Testo estratto
+++
Tre chiese violate in Italia in poche ore
Tra il 27 e il 29 agosto tre chiese sono state violate da ignoti che in due casi hanno anche rubato delle ostie consacrate
Nella notte tra il 28 e il 29 agosto qualcuno forzando la porta d’ingresso è entrato nella cappella del cimitero comunale di San Giovannino, a Pavia, ha divelto il tabernacolo e ha rubato la pisside che conteneva delle ostie consacrate. Lo hanno scoperto la mattina dopo alcuni fedeli. C’erano anche delle ostie consacrate sparse per terra che sono state raccolte e portate in Duomo. Monsignor Corrado Sanguineti, vescovo di Pavia, ha reso nota la dissacrazione il 31 agosto con una lettera indirizzata ai fedeli pubblicata sul settimanale diocesano “Il Ticino”. “Purtroppo – ha spiegato – la modalità del furto fa pensare a una voluta profanazione e una sottrazione intenzionale dell'Eucaristia”. Di solito infatti chi entra in chiesa per rubare prende di mira le cassette delle offerte, i candelabri e altri oggetti e arredi di valore, mentre la pisside rubata ha un valore commerciale modesto. Altri due episodi analoghi si sono verificati negli stessi giorni in altre città italiane. Nella notte tra il 28 e il 29 è stata trafugata anche la pisside contenente ostie consacrate della chiesa di Santa Maria Maggiore a Scordia, in provincia di Catania. I ladri hanno forzato una vetrata e hanno rubato anche alcuni altri oggetti. In provincia di Mantova, infine, a Stroppiano, la notte tra il 27 e il 28 agosto ignoti hanno forzato la porta posteriore della chiesa di Santa Maria Maddalena, hanno smurato il tabernacolo dell’altare maggiore e lo hanno portato via. Fortunatamente in quel momento non conteneva ostie consacrate. Ma il valore del tabernacolo è di circa 6.000 euro. Monsignor Sanguineti ha deciso di celebrare un a messa di riparazione il 4 settembre. Ha disposto che almeno per il momento le ostie consacrate non saranno conservate nel tabernacolo. Inoltre ha chiesto a parroci e rettori di chiese di celebrare una messa votiva dell’Eucarestia anziché seguire il calendario del giorno, preceduta da un momento di adorazione eucaristica.
+++
[Dati di origine]
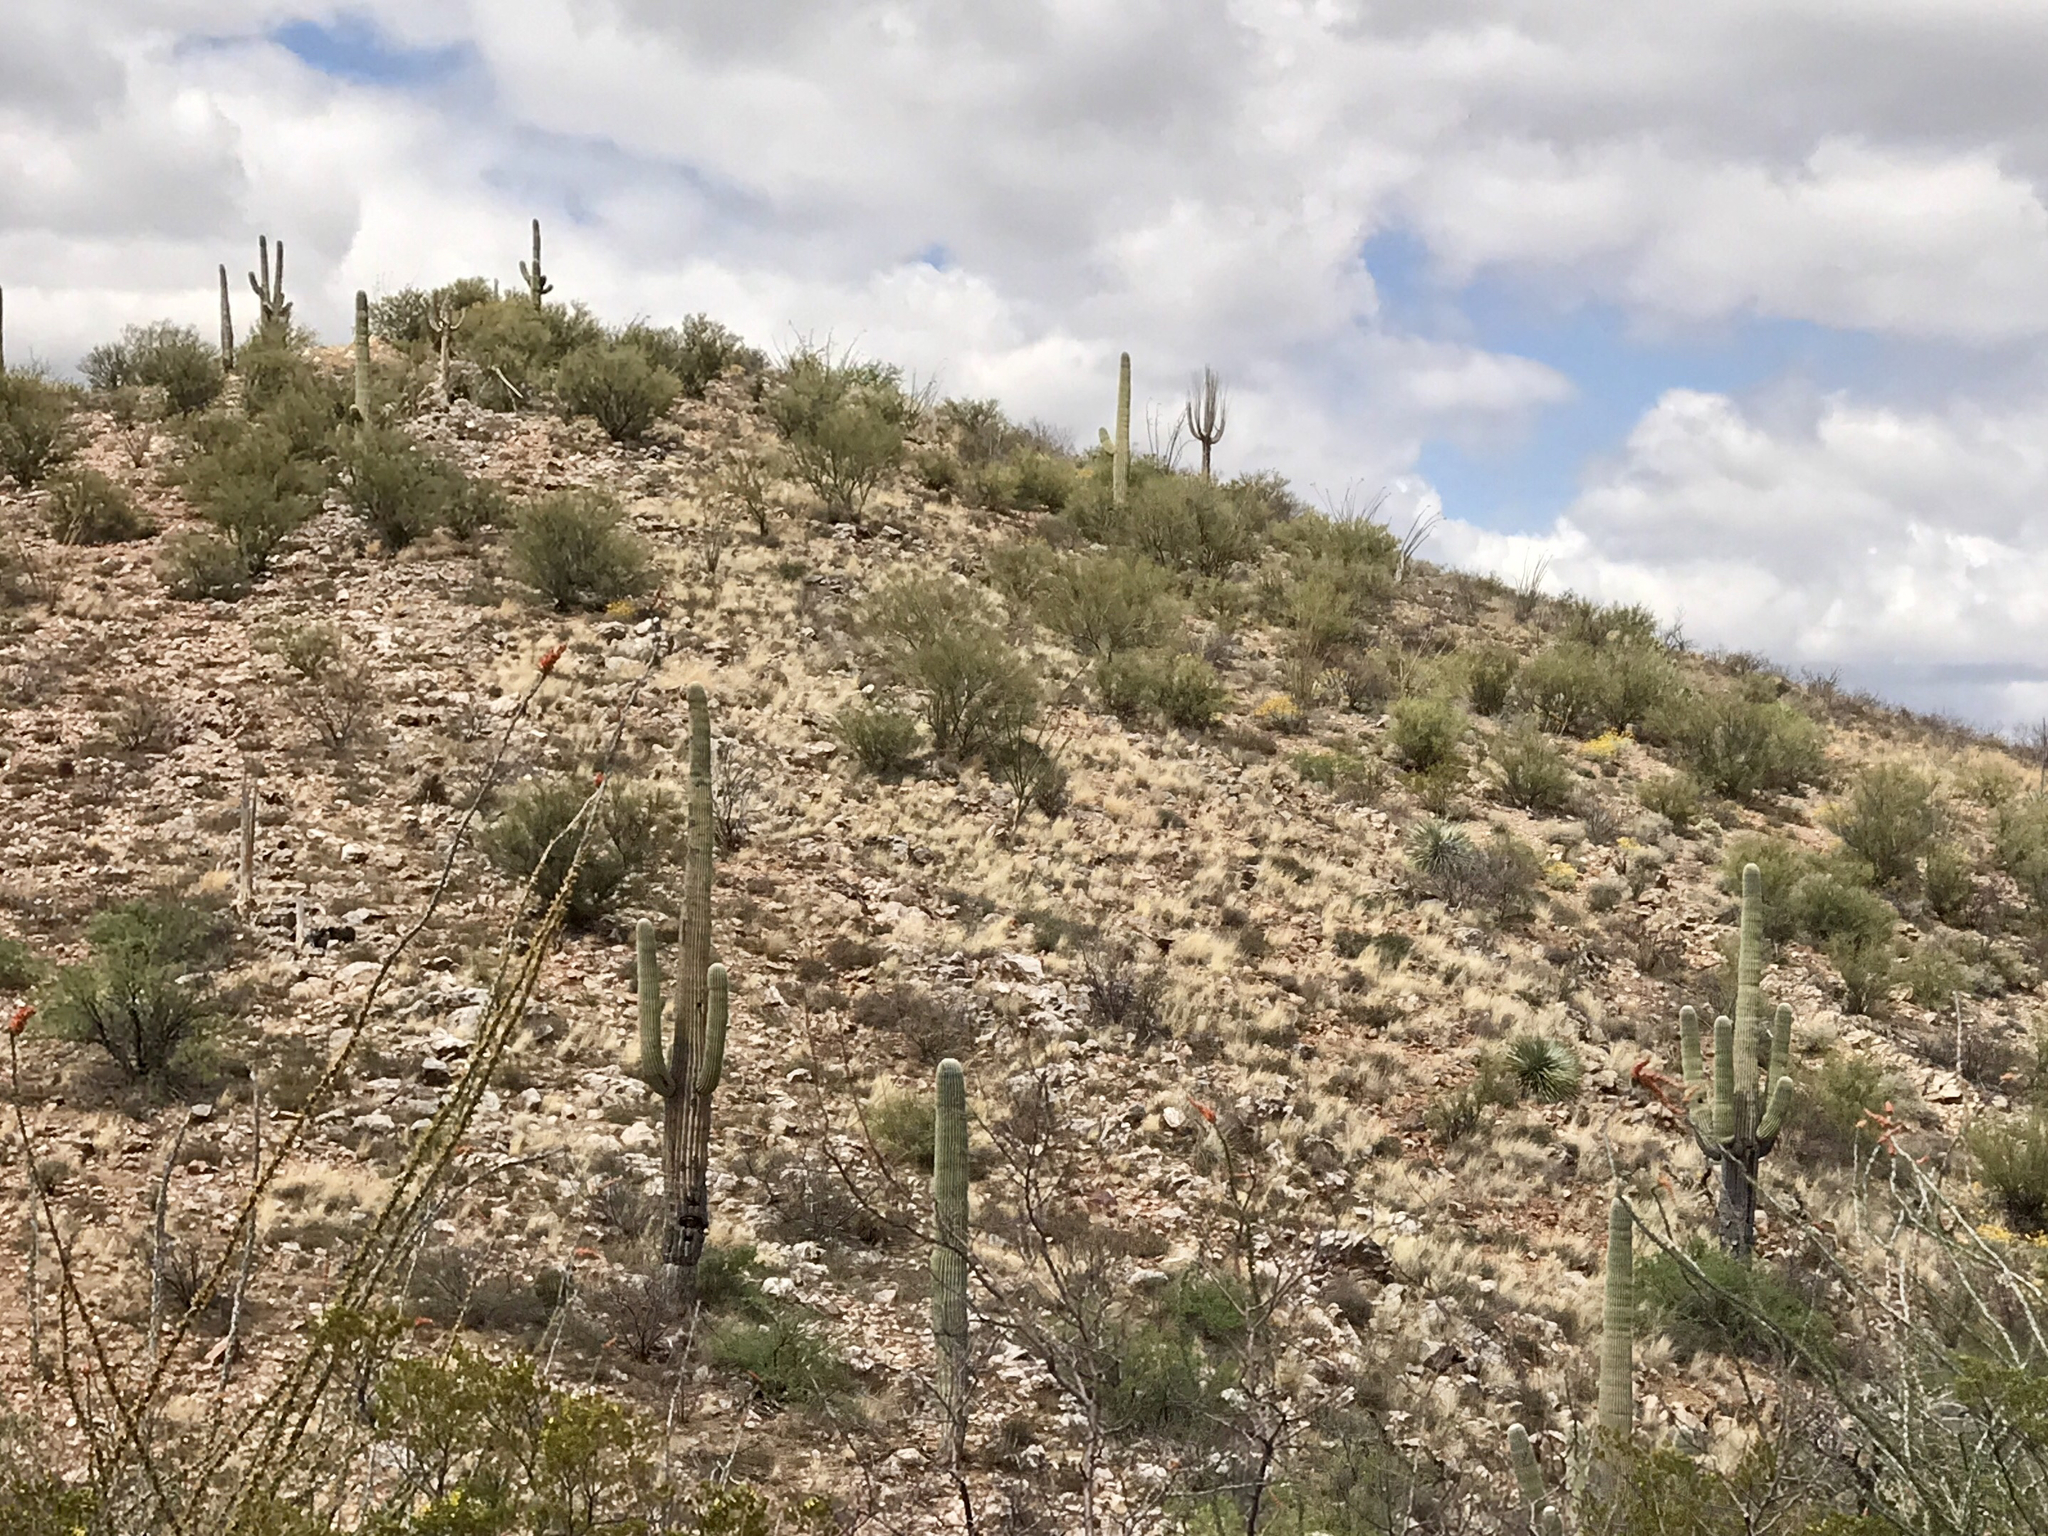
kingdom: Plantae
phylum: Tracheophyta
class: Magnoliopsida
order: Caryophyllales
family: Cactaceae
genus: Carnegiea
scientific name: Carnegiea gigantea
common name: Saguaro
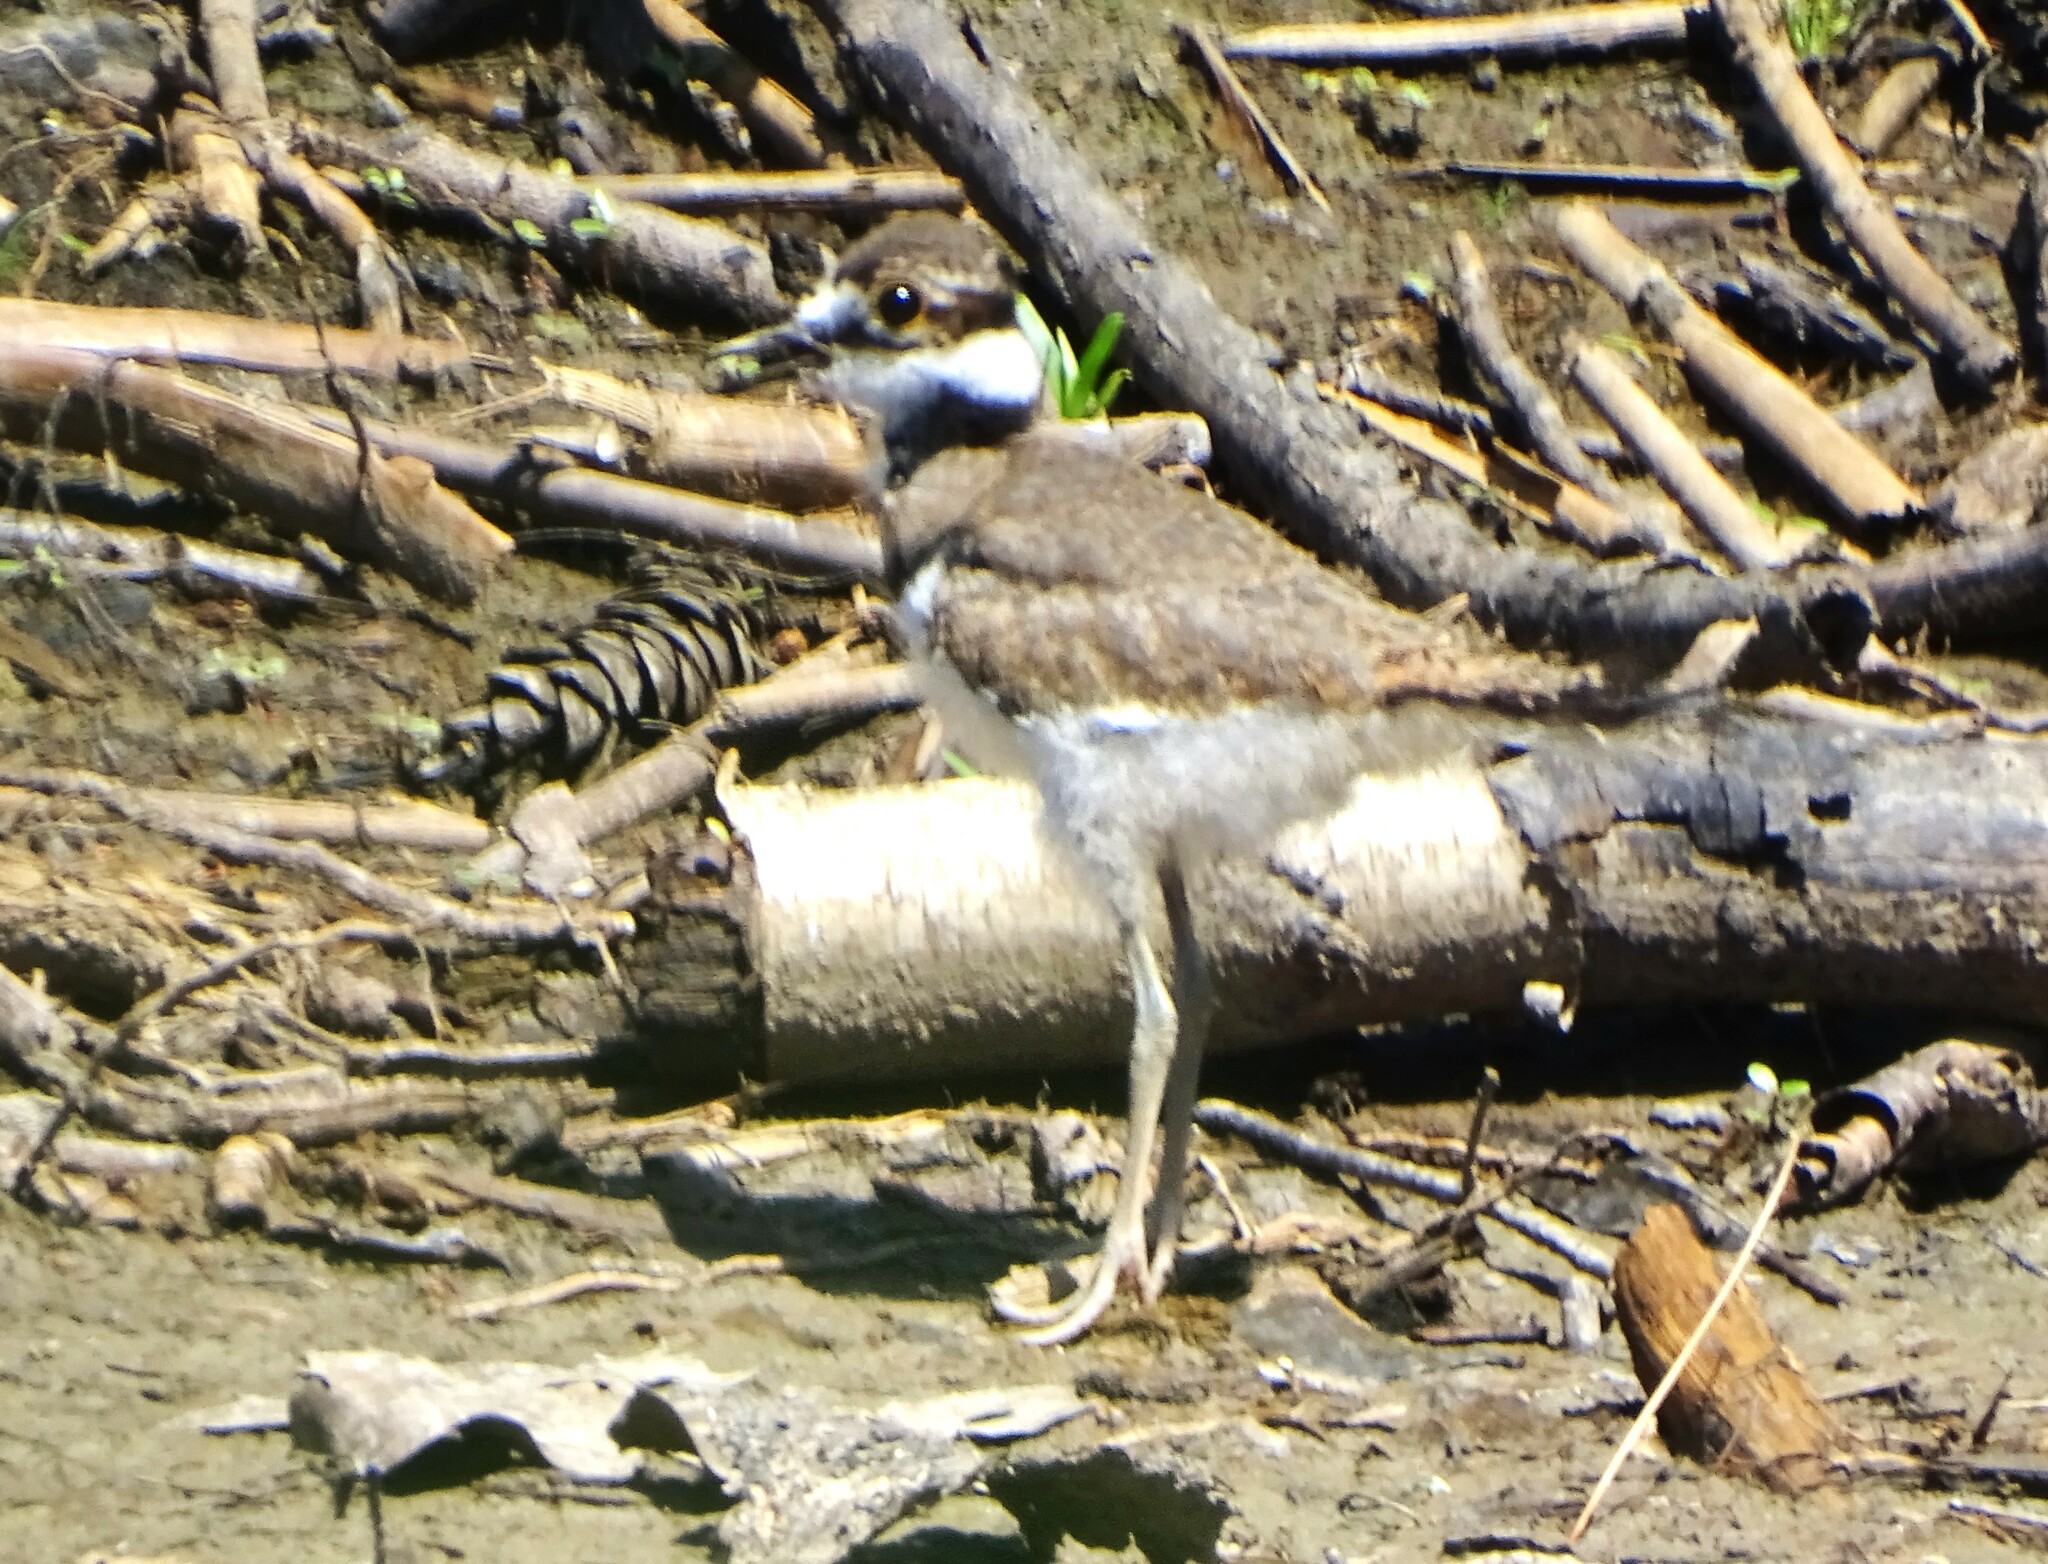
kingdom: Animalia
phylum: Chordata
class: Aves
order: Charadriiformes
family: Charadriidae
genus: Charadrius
+++
Compito da svolgere
Stabilisci se ciascuna delle seguenti affermazioni concorda con il testo estratto, rispondendo sì o no e citando alla lettera le parole decisive. (a) A Pavia la pisside è stata sottratta dalla cappella del cimitero comunale di San Giovannino. (b) Il tabernacolo portato via a Stroppiano conteneva ostie consacrate. (c) A Scordia i ladri sono entrati forzando una vetrata.

Spazio risposta
(a) Sì: «è entrato nella cappella del cimitero comunale di San Giovannino, a Pavia, ha divelto il tabernacolo e ha rubato la pisside».
(b) No: «Fortunatamente in quel momento non conteneva ostie consacrate.»
(c) Sì: «I ladri hanno forzato una vetrata».